A friend lent me a machine a few years ago. I mounted a new SSD in the chassis and loaded Linux on it (OpenSuse). My work is done now and I am returning his machine. I would like to remove my SSD and re-purpose it as a secondary storage drive in a Windows machine. Can I simply mount it in the Windows box, connect, and then "right mouse click > Format" from Windows Explorer? Or do I need to wipe it clean in the Linux box before dismounting? If the latter, how? (I'm not savvy as to how to format drives in Linux)


----------



## u2slow (Feb 9, 2012)

Windows often doesn't recognize Linux partitions.


You may have to delete and re-create the partition in disk management
https://support.dynabook.com/support/viewContentDetail?contentId=4008318


There is other windows disk partitioning software also.... Acronis, Easeus, etc.


----------



## huesmann (Aug 18, 2011)

You should be able to just connect it to a spare SATA port on your PC, with power. Boot up, go to Computer Management>Storage>Disk Management, and find the new SSD in the list (can probably figure out which is it via size). Should be able to format it from there and Windows should be able to see it then. (Assuming you're intending to just wipe it clean for use with Windows.)


----------



## HandyAndyInNC (Jun 4, 2018)

Make sure that the drive is seen by the BIOS. You can then use Fdisk to remove any/all partitions on the drive. Create new partition(s) of your choice. And then format it with what ever format you like. I like using command line tools for things like this.


----------



## Colbyt (Jan 27, 2014)

I think you will be fine. I'm fairly sure I did that many years ago.
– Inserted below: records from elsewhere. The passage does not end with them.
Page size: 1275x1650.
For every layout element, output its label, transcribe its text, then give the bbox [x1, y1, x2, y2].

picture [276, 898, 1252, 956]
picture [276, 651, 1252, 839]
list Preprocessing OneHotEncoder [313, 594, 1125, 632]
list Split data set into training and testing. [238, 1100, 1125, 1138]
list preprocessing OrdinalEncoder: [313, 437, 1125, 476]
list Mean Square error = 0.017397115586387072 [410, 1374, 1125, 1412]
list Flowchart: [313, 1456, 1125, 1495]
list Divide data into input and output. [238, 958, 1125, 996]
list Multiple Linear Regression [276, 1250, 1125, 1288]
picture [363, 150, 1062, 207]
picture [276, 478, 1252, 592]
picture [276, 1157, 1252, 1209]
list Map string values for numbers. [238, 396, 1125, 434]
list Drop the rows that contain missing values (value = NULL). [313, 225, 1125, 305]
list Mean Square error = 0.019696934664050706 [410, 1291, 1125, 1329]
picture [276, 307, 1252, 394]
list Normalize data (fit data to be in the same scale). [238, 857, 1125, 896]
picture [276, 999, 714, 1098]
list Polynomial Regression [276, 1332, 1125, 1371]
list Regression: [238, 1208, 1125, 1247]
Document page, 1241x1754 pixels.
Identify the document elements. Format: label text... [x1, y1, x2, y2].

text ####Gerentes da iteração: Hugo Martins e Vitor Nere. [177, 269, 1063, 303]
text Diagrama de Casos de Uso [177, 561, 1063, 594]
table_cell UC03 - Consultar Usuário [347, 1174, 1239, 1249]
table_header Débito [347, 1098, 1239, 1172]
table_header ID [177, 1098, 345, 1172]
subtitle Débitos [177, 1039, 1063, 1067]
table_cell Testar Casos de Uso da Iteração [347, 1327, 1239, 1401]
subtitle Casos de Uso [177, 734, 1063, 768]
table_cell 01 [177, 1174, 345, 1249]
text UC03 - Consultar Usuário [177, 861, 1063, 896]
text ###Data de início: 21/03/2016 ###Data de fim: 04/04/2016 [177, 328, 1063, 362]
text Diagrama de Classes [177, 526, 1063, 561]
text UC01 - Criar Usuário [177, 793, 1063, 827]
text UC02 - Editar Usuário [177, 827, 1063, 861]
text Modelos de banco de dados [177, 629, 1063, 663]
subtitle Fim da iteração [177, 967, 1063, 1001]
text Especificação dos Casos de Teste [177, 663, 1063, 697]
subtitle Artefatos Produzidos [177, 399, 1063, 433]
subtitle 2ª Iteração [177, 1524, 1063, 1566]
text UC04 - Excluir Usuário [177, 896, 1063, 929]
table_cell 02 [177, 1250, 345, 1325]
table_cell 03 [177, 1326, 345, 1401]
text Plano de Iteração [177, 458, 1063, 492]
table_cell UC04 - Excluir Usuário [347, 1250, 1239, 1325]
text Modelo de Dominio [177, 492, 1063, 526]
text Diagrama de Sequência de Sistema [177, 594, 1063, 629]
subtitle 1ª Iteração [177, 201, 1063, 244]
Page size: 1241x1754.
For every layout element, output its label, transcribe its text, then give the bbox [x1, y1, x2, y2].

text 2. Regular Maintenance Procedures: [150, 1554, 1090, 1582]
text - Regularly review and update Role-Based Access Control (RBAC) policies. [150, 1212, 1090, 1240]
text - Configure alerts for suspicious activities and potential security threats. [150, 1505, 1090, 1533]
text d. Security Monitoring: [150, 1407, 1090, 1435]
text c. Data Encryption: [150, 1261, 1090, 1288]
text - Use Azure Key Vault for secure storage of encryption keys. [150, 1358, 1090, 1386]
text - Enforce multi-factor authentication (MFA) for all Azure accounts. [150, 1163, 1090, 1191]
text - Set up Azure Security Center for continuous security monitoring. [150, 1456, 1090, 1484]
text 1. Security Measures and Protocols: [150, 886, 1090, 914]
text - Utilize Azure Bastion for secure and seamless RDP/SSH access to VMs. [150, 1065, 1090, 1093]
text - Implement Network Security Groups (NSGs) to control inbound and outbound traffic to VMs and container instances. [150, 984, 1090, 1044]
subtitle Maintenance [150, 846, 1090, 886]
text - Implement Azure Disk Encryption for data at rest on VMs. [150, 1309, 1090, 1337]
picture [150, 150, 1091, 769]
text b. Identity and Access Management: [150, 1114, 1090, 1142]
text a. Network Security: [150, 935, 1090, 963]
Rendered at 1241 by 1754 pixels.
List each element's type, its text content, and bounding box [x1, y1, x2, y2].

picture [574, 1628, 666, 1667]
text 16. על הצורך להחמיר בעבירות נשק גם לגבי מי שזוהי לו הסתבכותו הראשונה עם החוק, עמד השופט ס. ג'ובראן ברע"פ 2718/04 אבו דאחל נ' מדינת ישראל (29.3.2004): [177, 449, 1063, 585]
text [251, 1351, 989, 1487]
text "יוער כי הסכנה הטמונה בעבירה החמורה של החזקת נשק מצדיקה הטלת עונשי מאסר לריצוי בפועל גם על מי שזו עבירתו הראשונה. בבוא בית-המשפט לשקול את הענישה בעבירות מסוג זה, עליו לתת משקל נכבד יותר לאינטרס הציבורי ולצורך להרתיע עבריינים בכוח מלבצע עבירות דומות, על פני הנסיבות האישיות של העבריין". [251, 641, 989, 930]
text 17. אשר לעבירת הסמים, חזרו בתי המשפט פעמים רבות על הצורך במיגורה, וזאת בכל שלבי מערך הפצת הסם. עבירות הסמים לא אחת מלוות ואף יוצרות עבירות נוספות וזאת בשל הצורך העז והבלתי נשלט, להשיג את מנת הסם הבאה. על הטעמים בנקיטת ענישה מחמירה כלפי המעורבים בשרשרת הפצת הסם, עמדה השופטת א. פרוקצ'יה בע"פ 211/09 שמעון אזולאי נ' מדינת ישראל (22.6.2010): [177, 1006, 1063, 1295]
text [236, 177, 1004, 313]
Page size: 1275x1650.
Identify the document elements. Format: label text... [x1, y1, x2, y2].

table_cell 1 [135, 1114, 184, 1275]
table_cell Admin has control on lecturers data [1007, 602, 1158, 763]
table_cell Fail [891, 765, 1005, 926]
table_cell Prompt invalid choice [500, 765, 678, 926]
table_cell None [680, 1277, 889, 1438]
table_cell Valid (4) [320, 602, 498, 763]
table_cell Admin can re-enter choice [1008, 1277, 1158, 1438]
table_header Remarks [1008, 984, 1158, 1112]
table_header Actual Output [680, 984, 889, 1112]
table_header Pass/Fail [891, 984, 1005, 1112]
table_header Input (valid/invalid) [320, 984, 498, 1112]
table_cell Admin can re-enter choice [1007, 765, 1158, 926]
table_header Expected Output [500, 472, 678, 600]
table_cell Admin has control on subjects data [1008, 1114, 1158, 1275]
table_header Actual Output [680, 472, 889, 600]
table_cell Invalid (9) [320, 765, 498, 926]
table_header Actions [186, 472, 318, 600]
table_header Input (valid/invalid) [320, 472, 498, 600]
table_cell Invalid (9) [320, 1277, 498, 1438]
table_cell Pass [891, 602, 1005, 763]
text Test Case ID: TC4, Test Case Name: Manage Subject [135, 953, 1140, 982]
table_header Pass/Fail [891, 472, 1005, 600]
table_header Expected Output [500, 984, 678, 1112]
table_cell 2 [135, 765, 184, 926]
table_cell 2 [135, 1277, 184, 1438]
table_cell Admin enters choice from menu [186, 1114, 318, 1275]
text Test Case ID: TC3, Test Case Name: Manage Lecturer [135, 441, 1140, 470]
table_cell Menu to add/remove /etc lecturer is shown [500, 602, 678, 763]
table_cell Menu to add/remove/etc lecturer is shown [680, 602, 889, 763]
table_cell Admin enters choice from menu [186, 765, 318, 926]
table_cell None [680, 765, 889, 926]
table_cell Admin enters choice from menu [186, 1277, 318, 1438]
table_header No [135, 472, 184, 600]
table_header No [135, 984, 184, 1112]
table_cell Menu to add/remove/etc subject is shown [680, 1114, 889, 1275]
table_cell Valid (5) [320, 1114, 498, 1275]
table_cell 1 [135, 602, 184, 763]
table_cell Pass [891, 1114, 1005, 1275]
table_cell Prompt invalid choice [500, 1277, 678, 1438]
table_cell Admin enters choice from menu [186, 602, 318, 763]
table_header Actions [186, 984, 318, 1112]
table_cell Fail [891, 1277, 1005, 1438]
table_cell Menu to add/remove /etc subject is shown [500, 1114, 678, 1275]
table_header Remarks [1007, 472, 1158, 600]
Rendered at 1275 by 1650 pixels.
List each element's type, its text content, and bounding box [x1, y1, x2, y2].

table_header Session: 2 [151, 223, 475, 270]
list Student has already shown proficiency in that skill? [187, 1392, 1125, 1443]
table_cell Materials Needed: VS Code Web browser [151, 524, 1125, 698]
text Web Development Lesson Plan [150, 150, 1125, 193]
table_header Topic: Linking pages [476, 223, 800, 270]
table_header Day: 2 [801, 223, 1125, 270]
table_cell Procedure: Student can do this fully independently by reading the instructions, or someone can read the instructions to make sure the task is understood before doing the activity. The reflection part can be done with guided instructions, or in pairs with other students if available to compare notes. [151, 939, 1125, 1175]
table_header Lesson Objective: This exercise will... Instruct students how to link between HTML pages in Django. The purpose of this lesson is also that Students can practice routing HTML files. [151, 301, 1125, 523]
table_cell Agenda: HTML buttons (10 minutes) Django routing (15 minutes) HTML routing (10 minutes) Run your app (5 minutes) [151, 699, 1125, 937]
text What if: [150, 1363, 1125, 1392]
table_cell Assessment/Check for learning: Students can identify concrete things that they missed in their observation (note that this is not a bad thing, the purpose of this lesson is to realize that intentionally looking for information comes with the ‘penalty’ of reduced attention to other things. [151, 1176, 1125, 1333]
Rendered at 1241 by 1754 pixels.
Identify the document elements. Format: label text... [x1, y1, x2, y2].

Go ahead and return the equipment. The worst that can happen is that you need to make a Linux boot USB later and if your BIOS supports 'boot from USB device' that is a fairly easy process.


----------



## m_ridzon (Sep 29, 2017)

Thanks folks! Yah, I kind of thought I could just wipe it clean from Window's Disk Management. That would be perfect for what I need.


----------